Namun demikian, dibalik semua yang Tuhan ijinkan itu, kami sadar bahwa kami diberikan banyak kesempatan untuk “mendengar” lebih banyak lagi. Saya dan Niken sepakat untuk mengikuti couple-counselling, sebagai bentuk perjuangan kami untuk tetap mendengar-Nya, menghidupi nilai-nilai dan juga panggilan Tuhan dalam hidup berkeluarga. Puji Tuhan kami ditolong dan justru diberikan kesempatan untuk semakin dekat. Kami juga dipimpin untuk melayani di berbagai tempat, Tuhan juga memberikan “manna” dan “tiang-awan” kepada keluarga kami, kami diberkati dengan berkat baru setiap hari, meski saya tidak bekerja secara tetap saat ini. Secara pribadi, meski saya sendirian di Jakarta, saya mendapatkan client coaching yang justru memberikan saya pribadi insight baru. Tuhan mengirimkan berbagai jenis orang dan kejadian dalam kesendirian saya, karena Tuhan justru sedang bekerja melalui mereka. Tuhan hanya meminta saya untuk sungguh-sungguh mendengar, karena jawaban doa saya ada ketika saya mendengar-Nya lebih dan lebih lagi. Beberapa hari ini saya menyadari dan dibimbing untuk “menerima” keadaan ini dengan penuh syukur karena Tuhan ternyata sedang bekerja melalui situasi kami.

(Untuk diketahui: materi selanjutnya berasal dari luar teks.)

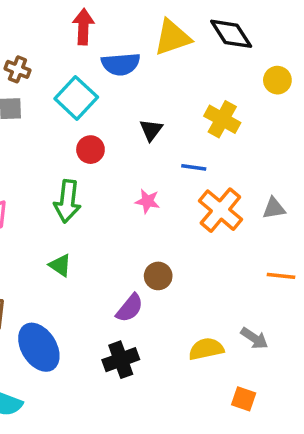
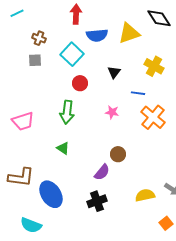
yellow triangle: (172, 37) -> (129, 33), moved
orange square: (244, 399) -> (166, 223), turned 32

Kami menanti-nantikan akhir tahun ini, bahkan apabila COVID-19 masih belum mereda, karena saya dan Niken akan berkumpul kembali di Jakarta dan memulai sesuatu yang baru dalam hubungan kami, saat di mana Tuhan juga sudah akan menunjukkan apa yang harus kami lakukan untuk melayani-Nya sebagai pribadi dan pasangan yang sudah diperlengkapi. Tuhan menolong. Amin.